Most notably, mobile payment services such as Apple Pay, Google Pay and Samsung Pay have surged in popularity. Using a secure software, this mobile payment feature can be downloaded through any app store and virtually carries everything from credit cards to coupons. As more consumers embrace this method of payment, merchants have also had to keep up. A survey by the National Retail Federation and Forrester found that no-touch payments had jumped 69% for retailers, and 67% now accept some form of contactless payment such as mobile payment and contactless cards.
“There’s a common misunderstanding by merchants on how mobile payments work,” says Sullivan. “I was at a restaurant one day and asked about Apple Pay, and they said they only accept Visa. I gave them a quick lesson right there about how it’s the credit card that’s linked to your mobile payment software such as Apple Pay or Google Pay. Same thing with Venmo or PayPal—it’s connecting a bank account or a credit card to your actual digital wallet.”
Merchants with a smart terminals are able to incorporate most methods of mobile payments and remain compliant with the Payment Card Industry Data Security Standard.
With many consumers spending more hours at home, online purchases have skyrocketed. Factors from lower shipping costs to social media marketing have driven this e-commerce boom and change in shopping behavior, especially with the younger generation. In the U.S. alone, e-commerce sales grew by 44% in 2020 and are expected to surpass $740 billion by 2023.

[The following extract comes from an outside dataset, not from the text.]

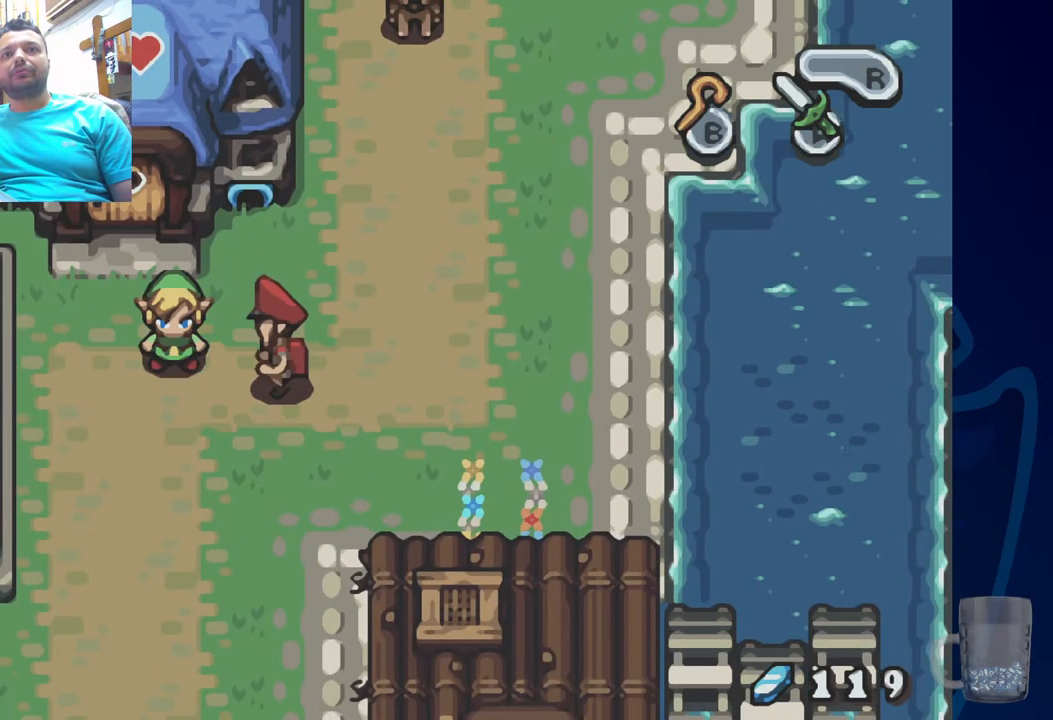
{"buttons": ["DPAD_RIGHT"], "left_stick": "center", "right_stick": "center", "events": [[150, "DPAD_DOWN", "down"], [233, "DPAD_RIGHT", "down"], [267, "DPAD_DOWN", "up"]]}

Selling on social media, for example, has been the new frontier for businesses. With fast-moving trends, algorithms and features popping up every day on social media platforms, businesses must move swiftly to capture this new revenue stream. Digital marketing expert and founder of Mobile Monkey, Larry Kim, advises business owners on ways to rise above the competition.

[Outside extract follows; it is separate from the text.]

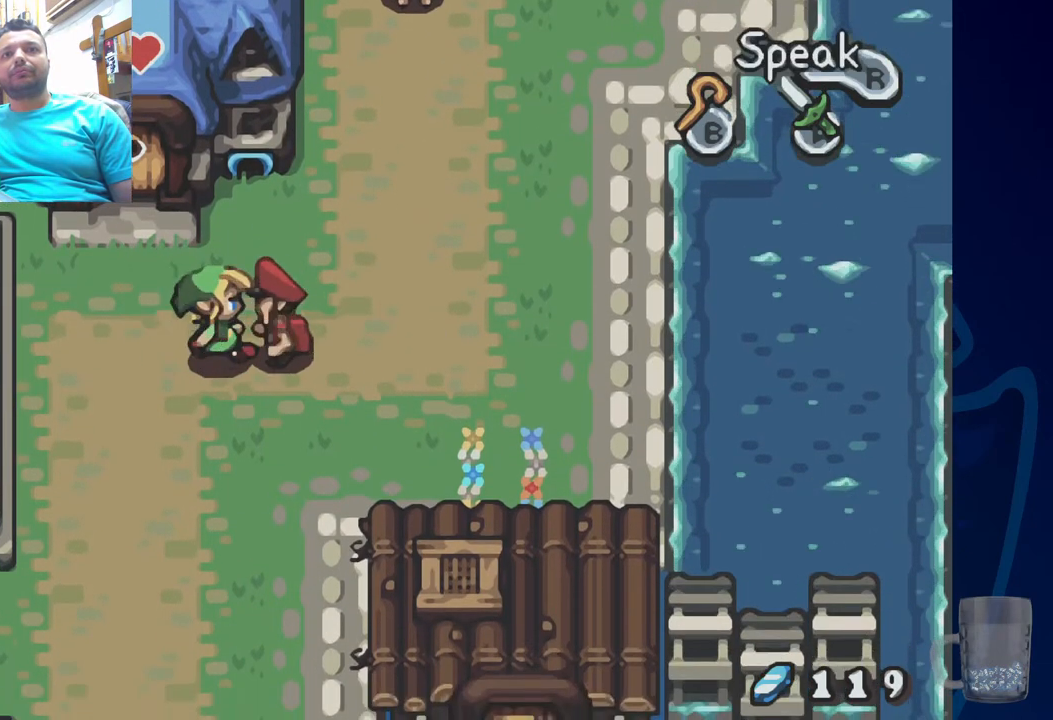
{"buttons": [], "left_stick": "center", "right_stick": "center", "events": [[33, "DPAD_RIGHT", "up"], [67, "CROSS", "down"], [200, "CROSS", "up"]]}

Cryptocurrencies and digital coins have also surged despite rocky starts. While still in the nascent stages compared to many of its payment counterparts, this is an area that businesses should keep an eye on.

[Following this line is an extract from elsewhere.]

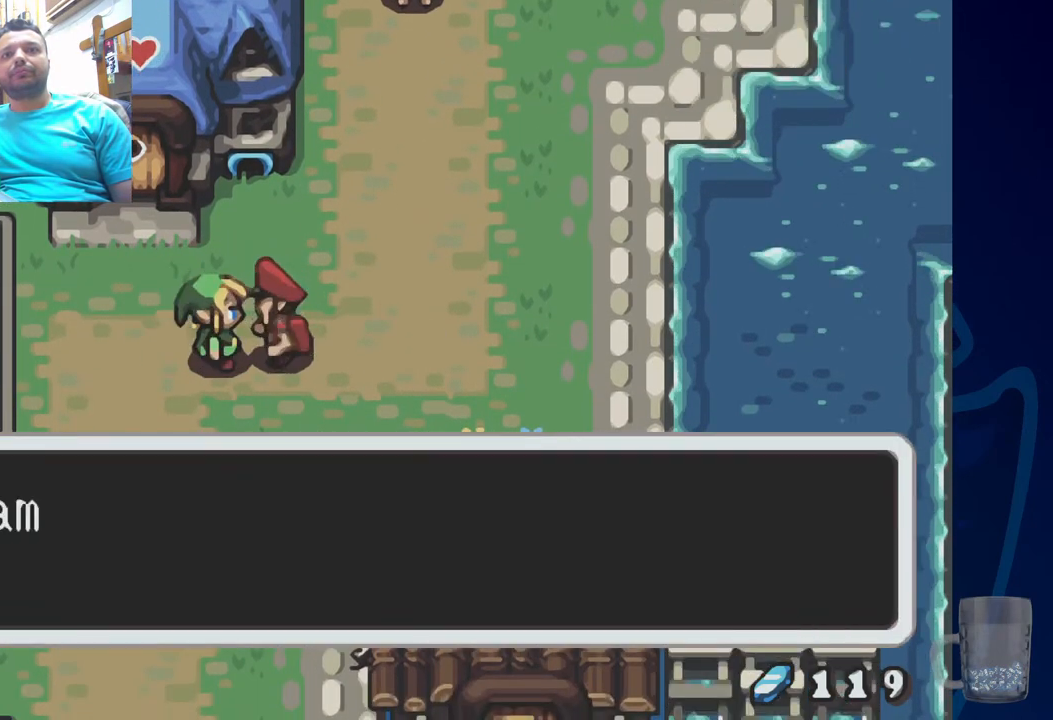
{"buttons": [], "left_stick": "center", "right_stick": "center", "events": [[33, "SQUARE", "down"], [217, "SQUARE", "up"], [267, "SQUARE", "down"], [483, "SQUARE", "up"]]}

Businesses without online presence would be missing out on a substantial market and should shift their model from offline to include online revenue. While the logistical backend of sorting, staffing and shipping may seem daunting, small businesses can dip their toes in by leveraging third-party couriers. Whether you are a restaurant business delivering food through Postmates or a boutique retail store selling products through Etsy, there are many ways to enter the world of digital commerce.
For merchants apprehensive about having a portion of their revenue going to third-party couriers, having a smart terminal could also drive online sales. “Even if they’re not able to allow people into their stores or restaurants yet, they could still set up online sales and offer curbside pickup for customers,” says Sullivan. “What’s important here is that merchants have these options available, and smart terminals can help a business scale from online payments to contactless payments, and more.”
“With all these new payment ideas and options, it’s more critical than ever not to overreact to each new idea,” says Sandoval, “but to keep a finger on the pulse and evaluate customers’ needs and existing back-office systems to ensure that they are flexible and can easily adapt to new technologies.”
Staying true to your business identity and purpose is also key to figuring out which system will work best for you. While there is no easy business model that could automatically deploy a comprehensive sales strategy for your business, there are tools available to help craft one.
“Whether you’re looking for a simple point-of-sale machine to process card and mobile payments, or you’re looking to get more in-depth analytics on customer shopping behavior, a smart terminal can scale to your business’ specific needs,” affirms Sullivan. These smart terminals work much like a centralized hub for business operations, and having a process in place to accept, organize and store all the various payment channels could be a life saver for businesses that need to continuously adapt.